Dans une escarmouche qui fut malheureuse pour les Espagnols, le capitaine Gomare fut mortellement blessé. Don Juan, qui le vit tomber, accourut auprès de lui et appela quelques soldats pour l’emporter ; mais le brave capitaine, rassemblant ce qui lui restait de forces, lui dit : — Laissez-moi mourir ici, je sens que c’est fait de moi. Autant vaut mourir ici qu’une demi-lieu plus loin. Gardez vos soldats, ils vont être assez occupés, car je vois les Hollandais qui s’avancent en force. — Enfants, ajouta-t-il en s’adressant aux soldats qui s’empressaient autour de lui, serrez-vous autour de vos enseignes et ne vous inquiétez pas de moi.

Don Garcia survint en ce moment, et lui demanda s’il n’avait pas quelque dernière volonté qui pût être exécutée après sa mort.

— Que diable voulez-vous que je veuille dans un moment comme celui-ci ?… Il parut se recueillir quelques instants. Je n’ai jamais beaucoup songé à la mort, reprit-il, et je ne la croyais pas si prochaine… Je ne serais pas fâché d’avoir auprès de moi quelque prêtre… Mais tous nos moines sont aux bagages… Il est dur pourtant de mourir sans confession !

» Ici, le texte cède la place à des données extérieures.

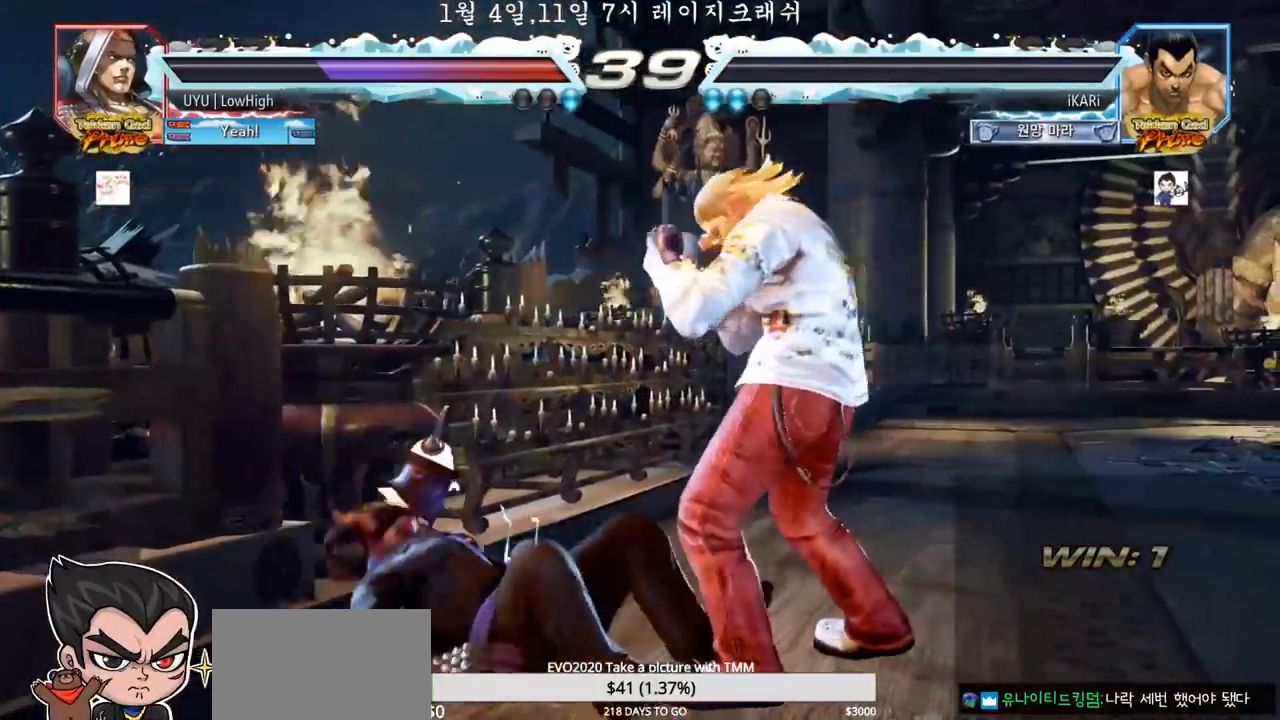
{"buttons": [], "left_stick": "center", "events": []}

— Voici mon livre d’heures, dit don Garcia en lui présentant un flacon de vin. Prenez courage.

Les yeux du vieux soldat devenaient de plus en plus troubles. La plaisanterie de don Garcia ne fut pas remarquée par lui, mais les vieux soldats qui l’entouraient en furent scandalisés.

— Don Juan, dit le moribond, approchez, mon enfant.